Results and Discussion

Structural Characterization

TEM Analysis

TEM images of Cd_0.91Mn_0.09Te QDs show a uniform spherical population with an average diameter of 2.3 ± 0.3 nm, matching the size inferred from optical spectra. Aggregates of smaller QDs were occasionally observed but did not affect the overall size distribution.

TEM image of Cd_0.91Mn_0.09Te QDs. Inset: size‑distribution histogram.

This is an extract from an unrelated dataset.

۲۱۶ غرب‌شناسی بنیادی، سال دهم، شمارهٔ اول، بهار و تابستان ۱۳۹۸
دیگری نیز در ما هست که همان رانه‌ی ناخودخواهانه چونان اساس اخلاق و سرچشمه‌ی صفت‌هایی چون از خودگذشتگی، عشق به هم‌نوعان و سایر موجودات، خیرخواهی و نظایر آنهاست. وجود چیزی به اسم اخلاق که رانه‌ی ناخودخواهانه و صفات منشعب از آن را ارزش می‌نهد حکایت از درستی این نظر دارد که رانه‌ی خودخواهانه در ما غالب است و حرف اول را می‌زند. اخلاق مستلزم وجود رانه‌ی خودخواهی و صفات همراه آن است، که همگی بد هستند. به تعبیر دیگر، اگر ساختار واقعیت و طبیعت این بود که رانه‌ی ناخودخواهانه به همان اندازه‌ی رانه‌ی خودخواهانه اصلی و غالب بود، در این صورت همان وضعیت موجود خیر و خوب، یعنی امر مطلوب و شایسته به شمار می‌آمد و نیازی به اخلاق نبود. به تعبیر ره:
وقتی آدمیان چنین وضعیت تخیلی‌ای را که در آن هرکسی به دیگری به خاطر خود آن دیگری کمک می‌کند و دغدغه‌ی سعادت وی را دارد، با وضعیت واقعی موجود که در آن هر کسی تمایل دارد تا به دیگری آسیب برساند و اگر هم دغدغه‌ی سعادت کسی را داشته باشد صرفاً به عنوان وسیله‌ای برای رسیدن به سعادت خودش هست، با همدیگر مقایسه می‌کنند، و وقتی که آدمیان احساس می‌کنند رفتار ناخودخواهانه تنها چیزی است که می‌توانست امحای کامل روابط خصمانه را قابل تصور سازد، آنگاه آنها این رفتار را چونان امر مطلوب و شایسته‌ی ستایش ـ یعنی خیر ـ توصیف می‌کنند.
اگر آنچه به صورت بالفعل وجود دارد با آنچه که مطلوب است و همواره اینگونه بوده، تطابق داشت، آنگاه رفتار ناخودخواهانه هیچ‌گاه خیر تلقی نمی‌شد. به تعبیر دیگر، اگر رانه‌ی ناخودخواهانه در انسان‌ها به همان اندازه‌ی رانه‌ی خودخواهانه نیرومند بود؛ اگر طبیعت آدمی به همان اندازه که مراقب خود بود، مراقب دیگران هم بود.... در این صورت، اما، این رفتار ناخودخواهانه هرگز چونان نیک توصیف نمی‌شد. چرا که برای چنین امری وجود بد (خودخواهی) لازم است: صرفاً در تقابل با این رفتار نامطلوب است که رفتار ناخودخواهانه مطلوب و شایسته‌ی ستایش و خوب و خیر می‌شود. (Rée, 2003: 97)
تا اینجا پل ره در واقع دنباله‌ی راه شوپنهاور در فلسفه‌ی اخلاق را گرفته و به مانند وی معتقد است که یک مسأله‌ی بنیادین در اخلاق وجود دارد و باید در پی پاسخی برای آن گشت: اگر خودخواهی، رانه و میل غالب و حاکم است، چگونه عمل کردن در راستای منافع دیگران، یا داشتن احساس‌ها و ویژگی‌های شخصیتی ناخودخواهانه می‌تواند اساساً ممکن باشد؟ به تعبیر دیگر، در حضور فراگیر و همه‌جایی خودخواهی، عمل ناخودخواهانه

Atomic Emission Spectroscopy

Only ~20 % of the Cd²⁺ precursor participates in QD formation, consistent with previous findings. AES confirmed Mn incorporation across the series, with measured Cd:Mn ratios matching the intended stoichiometry. Mn alloying efficiency increased with higher Mn²⁺ loading, indicating a threshold for effective ion exchange.

Optical Properties

Absorption spectra exhibit a systematic blue‑shift with rising Mn content, while PL peaks shift from 542 nm (pure CdTe) to 496 nm (high Mn). The PL intensity diminishes at higher Mn levels, likely due to non‑radiative pathways introduced by excess Mn²⁺ or thioglycolate quenching. The observed spectral shifts confirm band‑gap widening induced by Mn alloying.

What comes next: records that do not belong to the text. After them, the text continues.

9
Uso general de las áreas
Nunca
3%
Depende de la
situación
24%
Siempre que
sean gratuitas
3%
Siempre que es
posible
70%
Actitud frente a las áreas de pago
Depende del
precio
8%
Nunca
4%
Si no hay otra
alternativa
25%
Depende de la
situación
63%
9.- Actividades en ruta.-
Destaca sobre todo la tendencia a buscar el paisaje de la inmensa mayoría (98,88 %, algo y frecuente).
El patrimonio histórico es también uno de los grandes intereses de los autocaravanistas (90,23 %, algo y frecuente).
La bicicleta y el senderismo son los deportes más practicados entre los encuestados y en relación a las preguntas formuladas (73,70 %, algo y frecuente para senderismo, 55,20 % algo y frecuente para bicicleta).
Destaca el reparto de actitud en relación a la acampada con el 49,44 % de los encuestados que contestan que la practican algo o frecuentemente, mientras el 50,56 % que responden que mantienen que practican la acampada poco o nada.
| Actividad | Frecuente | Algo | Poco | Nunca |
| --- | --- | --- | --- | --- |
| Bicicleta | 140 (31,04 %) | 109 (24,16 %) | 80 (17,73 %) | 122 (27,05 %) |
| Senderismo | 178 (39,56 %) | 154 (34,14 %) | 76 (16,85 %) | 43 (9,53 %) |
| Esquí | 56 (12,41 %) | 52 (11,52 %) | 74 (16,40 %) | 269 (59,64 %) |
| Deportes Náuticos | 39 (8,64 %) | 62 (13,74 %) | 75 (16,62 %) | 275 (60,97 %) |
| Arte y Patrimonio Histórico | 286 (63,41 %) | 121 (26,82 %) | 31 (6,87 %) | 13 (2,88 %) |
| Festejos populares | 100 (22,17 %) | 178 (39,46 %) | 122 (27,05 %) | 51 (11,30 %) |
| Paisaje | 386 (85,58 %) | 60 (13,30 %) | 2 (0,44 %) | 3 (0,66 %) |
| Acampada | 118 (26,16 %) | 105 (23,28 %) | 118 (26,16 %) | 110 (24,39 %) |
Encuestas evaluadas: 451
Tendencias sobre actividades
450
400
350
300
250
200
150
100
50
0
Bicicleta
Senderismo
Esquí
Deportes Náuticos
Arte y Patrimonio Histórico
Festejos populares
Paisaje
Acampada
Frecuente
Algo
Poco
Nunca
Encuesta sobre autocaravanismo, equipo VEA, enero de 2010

Absorption (a) and normalized PL (b) spectra of CdTe and Cd_1‑xMn_xTe QDs. Inset: daylight (a) and UV (b) images of the colloids.

Cyclic Voltammetry

CV of CdTe shows anodic (1.48 V) and cathodic (−1.00 V) peaks, yielding a band‑gap of 2.48 eV, in agreement with optical data. For Mn‑alloyed QDs, the separation between anodic and cathodic peaks remains ~2.18 V, indicating the emergence of Mn‑related states within the band gap. This supports a thermally assisted back‑energy‑transfer mechanism that increases the effective band‑gap energy as Mn content rises.

XRD Analysis

All samples display the cubic CdTe (111) reflection at 25°, which shifts to higher angles with increasing Mn, confirming lattice contraction. For higher Mn loadings, the (111) peak diminishes, while the (200)/(220) peaks broaden, indicating formation of a thicker Cd_1‑xMn_xTe shell around a CdTe core or complete alloying at high Mn. The XRD data corroborate successful Mn substitution.

EPR Measurements

Cd_0.97Mn_0.03Te QDs exhibit a complex EPR spectrum comprising a broad Gaussian line (g = 2.0069) from Mn²⁺ clusters and two sextets (Δ ≈ 10 mT and 6 mT) from isolated Mn²⁺ ions. Analysis with a spin‑Hamiltonian confirms surface‑localized Mn²⁺ (signal 2) and lattice‑substituted Mn²⁺ (signal 3). The presence of both isolated and aggregated Mn⁺⁺ ions explains the magnetic behavior observed in CV.

Conclusions

We have developed a reproducible, aqueous synthesis of blue‑emitting Cd_1‑xMn_xTe QDs that retain a narrow size distribution while exhibiting a tunable PL shift from 542 nm to 496 nm. Structural (XRD, TEM) and spectroscopic (PL, CV, EPR) analyses confirm successful Mn incorporation and reveal a Mn‑induced widening of the band gap through thermally assisted back‑energy transfer. These findings establish Mn‑alloyed CdTe QDs as a robust platform for dual‑function optical and magnetic applications.